Some Colombians not thrilled with having FARC on the ballots
As you may know, President Juan Manuel Santos of Colombia has made it possible for FARC to participate in the upcoming elections. The group is guaranteed ten seats in the Congress and has been offered a legitimacy that no terrorist group deserves.
This is not going down well with many Colombians:
As the FARC has largely funded itself on ransom cash and drug trafficking, there is a high chance that illicit money will enter the Colombian political system through them [sic].
Colombia voters rejected the peace deal in 2016. That Santos went ahead with it anyway – in violation of the Colombian constitution, critics note – appears to have done little to improve popular sentiment towards the terrorist organization.
On February 2, "Timochenko" made his first official campaign appearance in Quindío, an area that Colombia’s El Tiempo notes was chosen because it was the "cradle of history commanders" of the FARC like "Timochenko" himself.
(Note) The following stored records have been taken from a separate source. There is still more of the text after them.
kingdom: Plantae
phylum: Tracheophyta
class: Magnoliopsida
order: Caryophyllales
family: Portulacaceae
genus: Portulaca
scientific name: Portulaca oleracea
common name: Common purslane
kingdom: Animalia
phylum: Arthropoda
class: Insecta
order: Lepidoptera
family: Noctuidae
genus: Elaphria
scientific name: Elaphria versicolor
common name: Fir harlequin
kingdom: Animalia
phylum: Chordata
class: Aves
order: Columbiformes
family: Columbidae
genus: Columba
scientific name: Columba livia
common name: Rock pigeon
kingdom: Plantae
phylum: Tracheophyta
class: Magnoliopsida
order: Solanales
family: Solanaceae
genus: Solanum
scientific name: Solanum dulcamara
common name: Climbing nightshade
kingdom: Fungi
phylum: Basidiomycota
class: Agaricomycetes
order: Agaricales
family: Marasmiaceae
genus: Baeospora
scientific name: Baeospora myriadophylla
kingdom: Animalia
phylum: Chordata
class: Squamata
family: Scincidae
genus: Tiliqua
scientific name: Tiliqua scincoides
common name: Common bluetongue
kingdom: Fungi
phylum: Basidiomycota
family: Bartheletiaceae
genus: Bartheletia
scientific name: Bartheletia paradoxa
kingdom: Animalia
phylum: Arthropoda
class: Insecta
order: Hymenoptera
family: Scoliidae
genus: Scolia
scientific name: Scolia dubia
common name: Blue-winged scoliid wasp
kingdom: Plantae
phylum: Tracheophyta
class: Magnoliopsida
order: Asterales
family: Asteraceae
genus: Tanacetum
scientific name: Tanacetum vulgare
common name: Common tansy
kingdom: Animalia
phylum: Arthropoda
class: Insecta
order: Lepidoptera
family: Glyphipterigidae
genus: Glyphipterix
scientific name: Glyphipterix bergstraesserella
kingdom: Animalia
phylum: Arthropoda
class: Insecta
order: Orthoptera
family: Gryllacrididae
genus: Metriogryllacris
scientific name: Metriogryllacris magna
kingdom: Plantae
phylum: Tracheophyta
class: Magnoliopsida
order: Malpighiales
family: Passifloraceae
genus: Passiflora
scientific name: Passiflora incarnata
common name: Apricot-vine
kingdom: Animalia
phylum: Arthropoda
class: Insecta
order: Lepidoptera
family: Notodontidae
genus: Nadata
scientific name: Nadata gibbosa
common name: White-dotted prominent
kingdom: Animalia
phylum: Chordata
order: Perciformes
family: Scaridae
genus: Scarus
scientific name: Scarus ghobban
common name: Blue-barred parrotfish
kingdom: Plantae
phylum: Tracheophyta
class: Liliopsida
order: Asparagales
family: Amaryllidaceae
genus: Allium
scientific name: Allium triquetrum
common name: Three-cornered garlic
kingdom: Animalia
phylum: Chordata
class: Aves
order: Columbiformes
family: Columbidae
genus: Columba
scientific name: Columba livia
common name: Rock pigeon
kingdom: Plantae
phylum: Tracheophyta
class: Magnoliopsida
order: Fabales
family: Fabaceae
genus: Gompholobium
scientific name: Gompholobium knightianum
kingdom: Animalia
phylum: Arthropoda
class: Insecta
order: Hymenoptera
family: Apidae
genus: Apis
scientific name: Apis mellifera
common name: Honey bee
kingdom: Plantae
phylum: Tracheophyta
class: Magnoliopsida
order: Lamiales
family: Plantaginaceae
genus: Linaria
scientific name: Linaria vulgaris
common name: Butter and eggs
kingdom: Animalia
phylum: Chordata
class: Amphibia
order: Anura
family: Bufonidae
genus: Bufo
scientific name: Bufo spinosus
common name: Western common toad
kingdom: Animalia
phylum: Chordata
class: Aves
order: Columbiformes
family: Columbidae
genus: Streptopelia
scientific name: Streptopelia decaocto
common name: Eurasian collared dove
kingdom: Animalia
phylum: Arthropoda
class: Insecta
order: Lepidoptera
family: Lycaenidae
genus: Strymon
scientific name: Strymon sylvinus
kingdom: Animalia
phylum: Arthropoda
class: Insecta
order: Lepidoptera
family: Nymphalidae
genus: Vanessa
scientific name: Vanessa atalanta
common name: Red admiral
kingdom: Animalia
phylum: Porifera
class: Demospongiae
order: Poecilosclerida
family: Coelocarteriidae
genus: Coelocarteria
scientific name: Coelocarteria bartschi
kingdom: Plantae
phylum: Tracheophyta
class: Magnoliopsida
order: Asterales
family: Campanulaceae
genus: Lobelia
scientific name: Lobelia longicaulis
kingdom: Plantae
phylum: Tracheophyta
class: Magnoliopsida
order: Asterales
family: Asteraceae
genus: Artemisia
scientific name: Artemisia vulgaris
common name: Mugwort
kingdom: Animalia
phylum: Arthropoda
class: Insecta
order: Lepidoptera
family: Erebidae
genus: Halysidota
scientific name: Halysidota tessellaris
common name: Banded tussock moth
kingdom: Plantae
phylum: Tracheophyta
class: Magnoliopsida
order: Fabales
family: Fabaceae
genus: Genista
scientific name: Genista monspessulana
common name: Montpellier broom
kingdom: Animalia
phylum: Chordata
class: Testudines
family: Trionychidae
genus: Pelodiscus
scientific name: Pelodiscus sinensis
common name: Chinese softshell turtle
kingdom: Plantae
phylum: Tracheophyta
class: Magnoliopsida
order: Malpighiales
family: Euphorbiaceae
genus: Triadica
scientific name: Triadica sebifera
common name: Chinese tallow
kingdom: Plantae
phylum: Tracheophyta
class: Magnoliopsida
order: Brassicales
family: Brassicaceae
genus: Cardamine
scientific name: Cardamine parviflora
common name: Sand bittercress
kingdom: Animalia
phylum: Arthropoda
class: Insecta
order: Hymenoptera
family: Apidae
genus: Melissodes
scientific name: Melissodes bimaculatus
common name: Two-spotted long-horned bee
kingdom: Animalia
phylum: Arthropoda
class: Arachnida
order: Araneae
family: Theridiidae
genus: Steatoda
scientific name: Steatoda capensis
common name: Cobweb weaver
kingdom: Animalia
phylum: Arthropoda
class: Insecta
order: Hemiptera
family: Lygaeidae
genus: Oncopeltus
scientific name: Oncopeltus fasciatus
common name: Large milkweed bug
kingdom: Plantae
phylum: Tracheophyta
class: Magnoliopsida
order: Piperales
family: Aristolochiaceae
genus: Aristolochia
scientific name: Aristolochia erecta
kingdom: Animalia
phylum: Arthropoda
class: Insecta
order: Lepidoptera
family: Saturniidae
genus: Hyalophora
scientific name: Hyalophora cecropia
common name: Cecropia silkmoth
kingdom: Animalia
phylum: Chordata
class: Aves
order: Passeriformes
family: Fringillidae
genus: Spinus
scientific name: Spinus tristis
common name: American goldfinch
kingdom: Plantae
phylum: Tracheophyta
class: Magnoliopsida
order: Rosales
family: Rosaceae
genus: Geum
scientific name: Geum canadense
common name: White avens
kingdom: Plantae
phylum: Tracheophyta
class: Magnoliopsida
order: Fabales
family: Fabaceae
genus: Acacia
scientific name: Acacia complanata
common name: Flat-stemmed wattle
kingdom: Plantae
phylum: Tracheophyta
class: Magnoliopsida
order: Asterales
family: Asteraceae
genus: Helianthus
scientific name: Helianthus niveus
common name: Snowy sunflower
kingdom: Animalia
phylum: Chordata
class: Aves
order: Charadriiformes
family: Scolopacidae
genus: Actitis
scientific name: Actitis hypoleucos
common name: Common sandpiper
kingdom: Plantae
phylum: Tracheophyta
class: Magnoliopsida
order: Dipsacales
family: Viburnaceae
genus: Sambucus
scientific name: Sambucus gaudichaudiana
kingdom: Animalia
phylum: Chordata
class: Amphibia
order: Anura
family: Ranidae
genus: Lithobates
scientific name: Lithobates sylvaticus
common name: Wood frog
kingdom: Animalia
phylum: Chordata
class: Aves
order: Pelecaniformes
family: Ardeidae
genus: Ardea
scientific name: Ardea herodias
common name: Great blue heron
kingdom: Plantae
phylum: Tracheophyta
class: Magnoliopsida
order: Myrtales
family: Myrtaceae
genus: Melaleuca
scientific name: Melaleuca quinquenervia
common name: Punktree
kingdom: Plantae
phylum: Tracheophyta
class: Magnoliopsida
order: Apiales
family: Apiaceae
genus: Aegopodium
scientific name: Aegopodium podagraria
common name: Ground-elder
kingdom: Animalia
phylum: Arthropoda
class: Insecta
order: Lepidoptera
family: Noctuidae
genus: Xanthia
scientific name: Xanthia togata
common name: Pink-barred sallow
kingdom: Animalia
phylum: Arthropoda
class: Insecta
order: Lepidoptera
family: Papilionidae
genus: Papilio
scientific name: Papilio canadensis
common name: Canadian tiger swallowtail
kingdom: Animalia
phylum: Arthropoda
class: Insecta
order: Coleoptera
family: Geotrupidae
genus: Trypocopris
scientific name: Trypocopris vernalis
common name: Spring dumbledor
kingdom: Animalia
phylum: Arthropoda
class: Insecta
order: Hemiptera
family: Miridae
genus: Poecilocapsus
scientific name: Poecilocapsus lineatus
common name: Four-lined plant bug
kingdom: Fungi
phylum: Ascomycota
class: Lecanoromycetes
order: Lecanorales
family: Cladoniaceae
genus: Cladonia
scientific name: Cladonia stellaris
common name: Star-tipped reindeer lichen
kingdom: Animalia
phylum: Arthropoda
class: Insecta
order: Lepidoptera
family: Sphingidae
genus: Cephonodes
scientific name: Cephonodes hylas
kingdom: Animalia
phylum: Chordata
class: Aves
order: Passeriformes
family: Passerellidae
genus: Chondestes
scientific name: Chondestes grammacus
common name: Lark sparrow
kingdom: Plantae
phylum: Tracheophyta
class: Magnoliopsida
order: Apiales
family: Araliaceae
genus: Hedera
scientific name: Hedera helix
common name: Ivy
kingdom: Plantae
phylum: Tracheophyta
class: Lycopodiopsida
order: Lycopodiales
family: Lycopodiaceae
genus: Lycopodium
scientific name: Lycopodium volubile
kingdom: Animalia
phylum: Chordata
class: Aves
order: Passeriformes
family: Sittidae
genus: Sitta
Crowds in the town received the presidential candidate and terror chief with chants of "terrorist, murderer, get out!"
The FARC canceled a second appearance in public that weekend.
Well, good for the people who showed their frustration and threw some eggs.
Colombians have good reason to feel a bit uncomfortable. A friend from Cali, Colombia recently told me forty FARC members have been killed since the 2016 peace deal. He also said a bomb attack by a rival guerrilla band killed another five and wounded 42.
So who said peace is at hand? Not the guerrillas!
President Santos made a big mistake when he brought this deal to bring FARC terrorists. My guess is that he was trying to win a Nobel Peace Prize and put a down payment on his legacy. I am not optimistic.